Health and Fitness Tips for Women

Treatments like IUI (Intra Uterine Insemination) and IVF (In Vitro Fertilization) have proven successful to induce fertility in many cases but the number of failure cases of these treatments cannot be overlooked either, as these treatments involve huge costs including a number of physical side effects and emotional stress. The most common reasons for female infertility are hormone imbalances, problems in the uterus, or ovarian dysfunction. Because there are so many factors that go into getting pregnant, it can take numerous tests to determine what the issues are. But with this longer life span have come increased health problems, chronic illness and disease associated with aging, such as dementia and osteoporosis, as well as vulnerability to reduced socio-economic status. Most women still assume all of the household’s responsibility for the health of the family. Women continue their care-giving roles in their later years.

But unfortunately, approximately 8 out of 10 women over the age of 65 suffer from certain women health concerns and problems. In this age group women health concerns like; coronary heart disease is the leading cause of death; lung cancer is second; breast cancer third; stroke fourth; and colorectal cancer is fifth.

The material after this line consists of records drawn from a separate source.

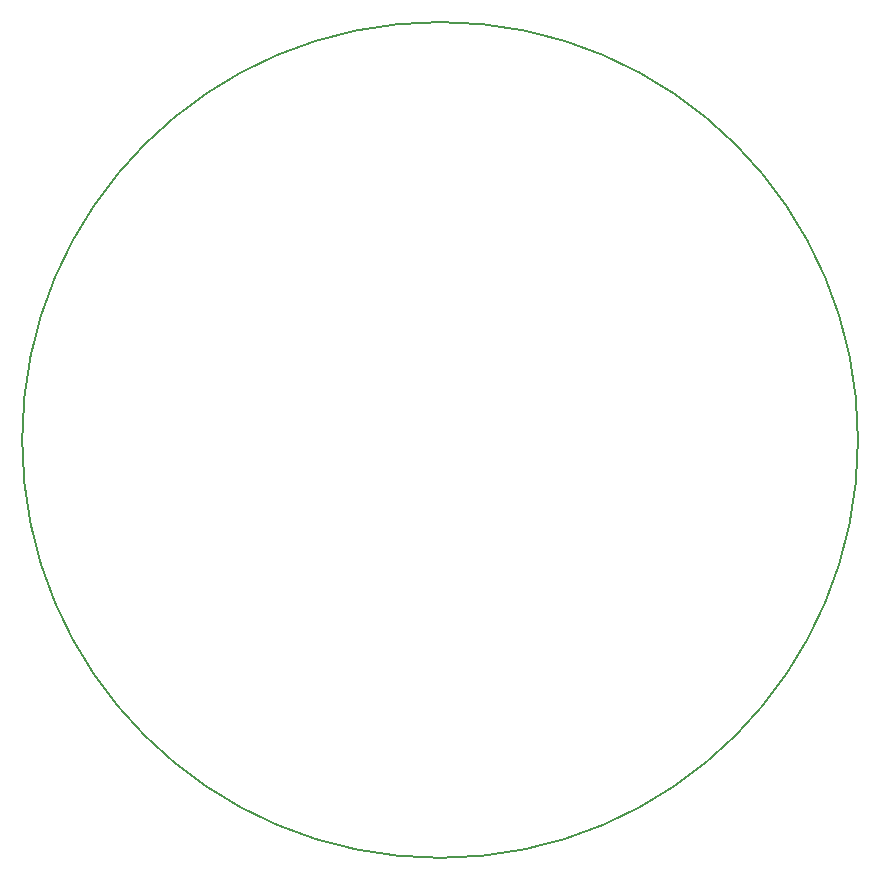
<source format=gbr>
%TF.GenerationSoftware,KiCad,Pcbnew,8.0.2*%
%TF.CreationDate,2024-05-25T17:49:00-05:00*%
%TF.ProjectId,kicad_timer,6b696361-645f-4746-996d-65722e6b6963,rev?*%
%TF.SameCoordinates,Original*%
%TF.FileFunction,Profile,NP*%
%FSLAX46Y46*%
G04 Gerber Fmt 4.6, Leading zero omitted, Abs format (unit mm)*
G04 Created by KiCad (PCBNEW 8.0.2) date 2024-05-25 17:49:00*
%MOMM*%
%LPD*%
G01*
G04 APERTURE LIST*
%TA.AperFunction,Profile*%
%ADD10C,0.200000*%
%TD*%
G04 APERTURE END LIST*
D10*
X193563612Y-95542500D02*
G75*
G02*
X122796388Y-95542500I-35383612J0D01*
G01*
X122796388Y-95542500D02*
G75*
G02*
X193563612Y-95542500I35383612J0D01*
G01*
M02*

</source>
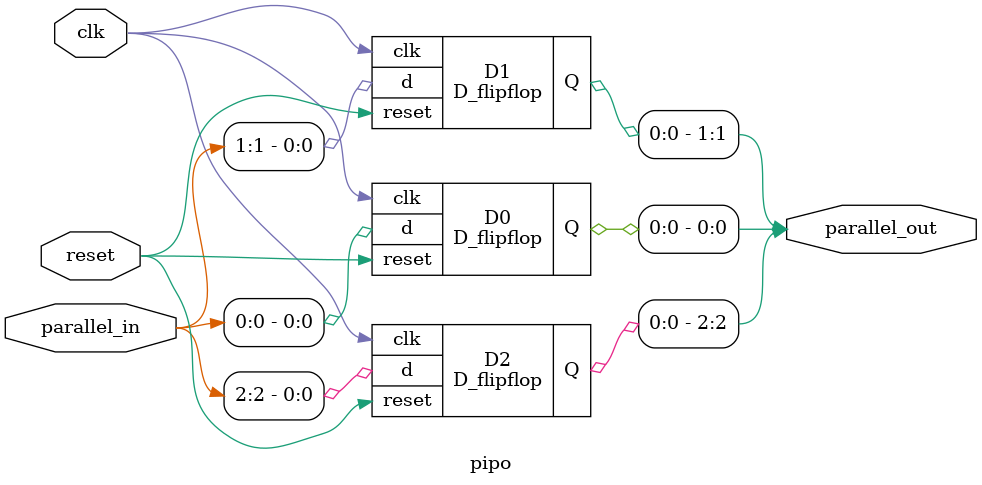
<source format=v>

`timescale 1ns / 1ps

module D_flipflop(
    input d, clk, reset,
    output reg Q
    );
    
    always@(posedge clk)
          begin
            if(reset)
            Q<= 1'b0;
            else 
            Q <= d;
            end

endmodule

module pipo(
    input clk, reset, 
    input [2:0] parallel_in,
    output [2:0] parallel_out
    );

    D_flipflop D2(parallel_in[2], clk, reset, parallel_out[2]);
    D_flipflop D1(parallel_in[1], clk, reset, parallel_out[1]);
    D_flipflop D0(parallel_in[0], clk, reset, parallel_out[0]);
    
endmodule



</source>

These symptoms occur more often in women than men and shouldn’t be ignored. It is crucial to be aware that 70% of women have similar symptoms of a heart attack as men, for instance sudden strong crushing chest pain and shortness of breath.

Women with a condition like diabetes at any age are at a very high risk of developing heart disease and stroke. When you make a comparison to women without diabetes these women have triple the risk of a condition like heart attack and a much greater risk of a stroke. Women who are active and more specifically involved in a regular exercise and nutrition program & take a total balance of health supplements are in a considerably better state of health and have less than half the risk of dying from heart disease and stroke.

Women need iron to produce red blood cells and iron deficiency anaemia. Specially formulated dietary supplements, women are crucial to women’s health. This is because women have a very specific lifestyle health must be addressed, and our modern world, polluted and busy making it difficult to do this is necessary. Most women have serious shortcomings in their food intake. Are mainly due to poor nutrition and increased stress on the body, women are increasingly affected by breast cancer, obesity, osteoporosis, premenstrual syndrome, infertility and skin diseases. Pregnancy and menopause also place heavy burdens on the body of a woman. Other Diseases: Chlamydia, Endometriosis is some diseases that cause inflammation or burning sensation in cervix and other fertility and reproduction related problems. Sometimes these diseases cause internal bleeding and injury. Methods such as contraception, sterilization are taken for safety from sexually transmitted diseases and hazards but one should always be careful that having unsafe sex with more partners would lead to any of the deadly diseases.